Coolink Corator DS CPU Cooler Review

👤by Sahil Mannick Comments 📅01-03-10
Closer Look

The Corator DS

The cooler is a very attractive design and the aluminium and copper construction makes for a robust cooler. Immediately we see many of the features advertised by Coolink such as the obvious dual fin stacks, the four heat pipes and the SWIF2 120P fan sandwiched between the radiators. We instantly get the feel that the cooler is aiming for sheer performance. To save costs, Coolink have opted against nickel plating their cooler.

Sideshot of the cooler and the SWiF2-120P PWM fan

Looking at the side, we see the two radiators more clearly. In terms of size, it is very similar to the NH-D14 but the fin designs are very different. The fan is placed in the middle using 2 wire clips. They are very to install but there is one issue. To install the heatsink, the fan has to be removed first, but once installed inside the case, it can be very hard to access the wires to clip on the fan at the bottom. However, if you are installing the heatsink outside the case, then this is not a problem at all. The actual radiators are the same in size but have slightly different characteristics.

The asymmetrical fin stack using a 30/40 fin configuration

As we look more closely at the fins, we can see the asymmetrical fin array. By having one stack with only 30 fins and the other with a denser 40 fin array, Coolink aim to increase airflow when combined with the fan. The cooler has to be oriented such that the fan sucks air through the 30 fin array and pushes it through the denser stack. Because of this, the fan has to have a high airflow and static pressure, which it does with its high RPM operating speed and 11 blade design. This design is very efficient since the single fan can work more effectively pulling air through a less densely stacked array.
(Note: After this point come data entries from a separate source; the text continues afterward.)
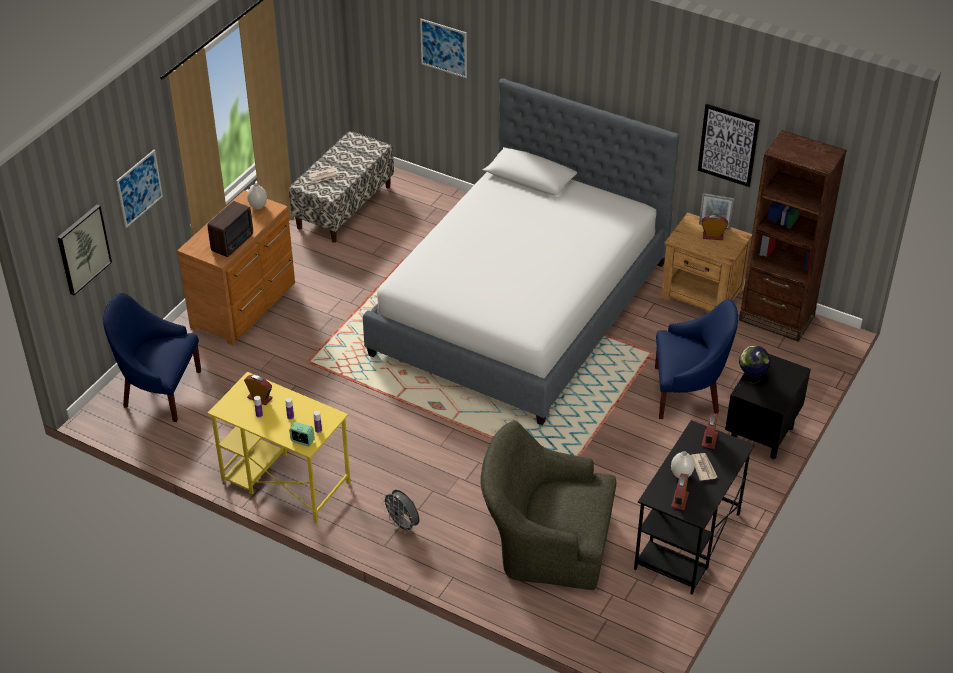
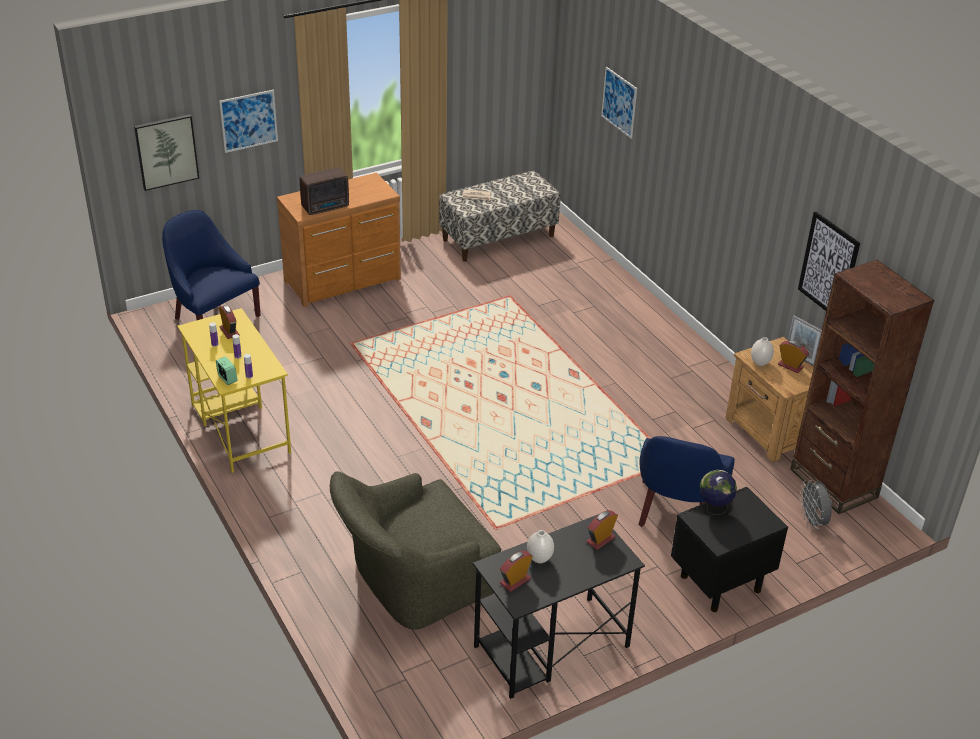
camera: 30 degrees right, 5 degrees down
white vase [247,184,267,209] -> white vase moved to [751,337,774,366]
bed [363,78,679,425] -> none
grey fan [381,490,419,533] -> grey fan moved to [799,480,832,529]
green armchair [480,421,616,590] -> green armchair turned 75 degrees counterclockwise [330,471,501,630]
blue armchair [655,299,738,419] -> blue armchair turned 75 degrees clockwise [638,436,735,527]
newspaper [691,453,717,481] -> none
The NH-D14 does not need the less dense fin array because the front NF-P12, with its high static pressure, acts as a "push" fan.

Looking at the fan through the fin array

The way the heat pipes are spread out within the fin stacks makes for a higher surface area for heat dissipation and all the pipes are exposed to the airflow. This is a more effective design than the Prolimatech Megahalem where the heat pipes are lined up in the direction of airflow so that only the front pipe ends up being exposed. The fan rests in the middle and we can see that it is oriented to push air through the denser fin array at the back.

The base and heat pipes

The Corator DS utilizes 4 8mm thick heat pipes for maximum heat transfer. They all spread out from the base to cover a greater surface area of each fin. What is interesting is the base. The copper heat pipes are in direct contact with the CPU hence the Direct Touch Technology but unlike other iterations of this technology, Coolink uses a gapless design. One of the main downfall of other Direct Contact Technology is that there is normally a gap between the base of the heat pipes and the material that holds them together. As a result, the coolers can't make maximum contact with the CPU heat spreader, and when applying thermal, instead of applying a small blob that can effectively spread out under pressure, the pastes always ends up along the gaps. This always meant that special case had to be taken when applying thermal compounds and using thin lines along the base of each heat pipe was always necessary. However, Coolink's method means that the cooler faces none of the issues above. The base can be treated as a normal one with the benefits of Direct Touch. The base itself is fairly flat but lacks a mirror finish.

The top of the 4 8mm thick heat pipes

Coolink have opted for each end of the heat pipe to go through their own radiator. At the top of each stack are 2 rounded ends and 2 grooved ones. They are spread out across the top for more heat to dissipate radially. The powerful PWM fan is then able to carry the heat generated away from the radiators.